# “Combing” on upscaled DVD video normal?



## G.A.Pster (Aug 21, 2011)

I just bought a Toshiba Blu-ray player primarily for upconverting DVDs with the added benefit of being able to play the occasional Blu-ray.

I put in a DVD and felt it was worse upconverted. 

It’s definitely slightly clearer than using my non-upconverting DVD player, but during some scenes with fast movement, I notice horizontal lines are visible where the movement is occurring. 

Is this a common thing that shows up when DVDs are upconverted, or a sign of low-grade upconversion?

I’ve had several non-upconverting DVD players and have never seen this before on any of them with this TV.


It's connected directly via a 6 ft HDMI cord to my Samsung 1080p LCD TV.
NTSC format. 


Thanks.


----------



## robbo266317 (Sep 22, 2008)

Welcome aboard.

It may help to know what model your BluRay player is to see if other members have had the same experience.
Cheers,
Bill


----------



## Jungle Jack (Jul 28, 2009)

G.A.Pster said:


> I just bought a Toshiba Blu-ray player primarily for upconverting DVDs with the added benefit of being able to play the occasional Blu-ray.
> 
> I put in a DVD and felt it was worse upconverted.
> 
> ...


Hello,
Most of the Toshiba BDP's are relatively budget priced.

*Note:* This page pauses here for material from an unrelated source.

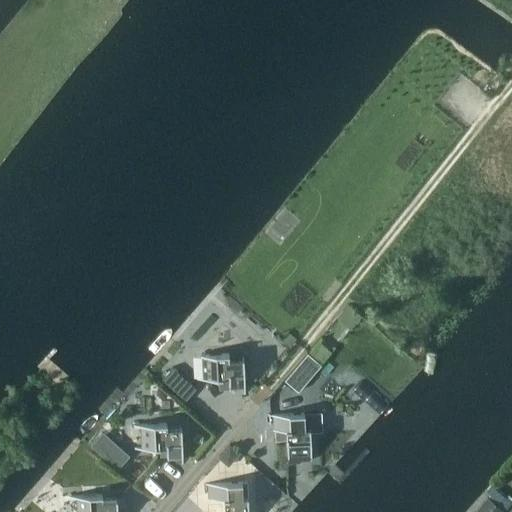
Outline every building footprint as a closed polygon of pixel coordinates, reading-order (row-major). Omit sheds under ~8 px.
[(230,353),(197,355),(197,356),(204,356),(205,377),(198,378),(198,379),(218,378),(219,389),(230,388),(230,390),(232,390),(231,389),(245,388),(245,395),(246,395),(244,357),(230,358),(230,353)] [(320,364),(307,353),(285,380),(298,391),(320,364)] [(172,367),(162,379),(186,400),(196,388),(172,367)] [(305,413),(267,415),(267,416),(275,416),(275,429),(274,429),(274,430),(275,430),(276,440),(287,439),(289,461),(290,461),(289,454),(311,453),(311,460),(313,460),(311,427),(306,427),(305,413)] [(183,465),(184,465),(182,427),(168,427),(168,423),(134,424),(134,426),(142,425),(143,447),(136,447),(136,448),(167,447),(168,460),(169,459),(169,458),(182,457),(183,465)] [(118,468),(129,455),(103,432),(91,445),(118,468)] [(229,445),(218,458),(228,466),(239,453),(229,445)] [(249,511),(248,496),(248,482),(205,484),(205,494),(209,493),(209,500),(224,499),(225,511),(249,511)] [(488,498),(475,511),(500,511),(510,501),(491,485),(486,490),(490,494),(487,497),(488,498)] [(118,511),(118,498),(103,499),(103,494),(70,496),(70,497),(78,497),(78,511),(118,511)]
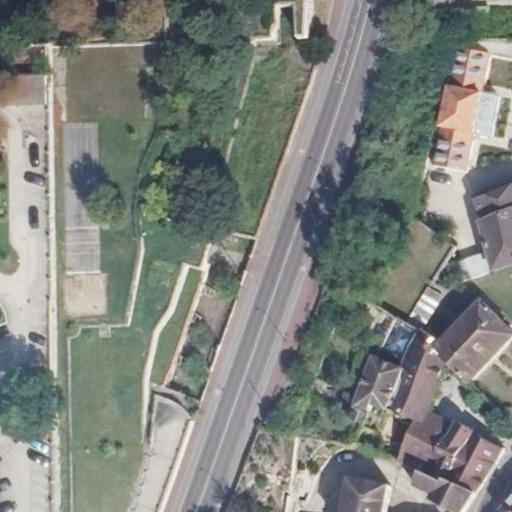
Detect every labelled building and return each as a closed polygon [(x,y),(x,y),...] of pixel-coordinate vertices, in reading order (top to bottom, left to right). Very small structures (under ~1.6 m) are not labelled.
[(433,166),(468,173),(475,134),(491,136),(500,98),(484,94),(491,57),(511,60),(511,39),(510,40),(450,42),(449,48),(457,49),(433,166)] [(229,70),(206,64),(177,172),(200,178),(229,70)] [(33,77),(7,77),(8,105),(35,105),(35,77),(33,77)] [(457,266),(460,275),(463,284),(511,267),(511,187),(476,202),(484,222),(480,223),(491,254),(457,266)] [(195,292),(212,300),(174,381),(194,391),(204,368),(210,371),(216,354),(219,347),(226,325),(242,281),(213,270),(210,275),(205,273),(195,292)] [(428,286),(412,314),(427,323),(443,295),(428,286)] [(511,330),(487,304),(439,350),(453,365),(471,384),(511,343),(511,330)] [(415,417),(402,458),(429,470),(479,491),(507,445),(457,416),(453,424),(431,407),(453,365),(439,350),(436,348),(439,341),(400,318),(394,335),(419,348),(407,373),(389,411),(415,417)] [(380,364),(378,368),(356,411),(370,415),(374,415),(376,409),(389,411),(407,373),(380,364)] [(364,425),(356,443),(381,451),(387,435),(364,425)] [(434,499),(461,511),(465,511),(479,491),(429,470),(424,482),(437,493),(434,499)] [(355,471),(344,511),(388,511),(396,482),(355,471)] [(511,511),(511,499),(503,511),(511,511)]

Accordingly, they tend not to have very advanced Video Processing Chips. This is why when people ask me what difference they will see with the $500 Dollar OPPO BDP-93 that I have been using and less expensive BDP's, DVD Playback is one of the major advantages of the OPPO as it uses a very good VP Chip.

Upsampling of DVD's can indeed hurt as if your TV is already 1080p, the TV will Upsample the DVD to it's Native Resolution which these days is 1080p. Whether the BDP does a better job than your TV is dependent on which does a better job Scaling and Upconverting.
Cheers,
JJ


----------



## G.A.Pster (Aug 21, 2011)

thanks guys.

My blu-ray player is the BDX2150.


----------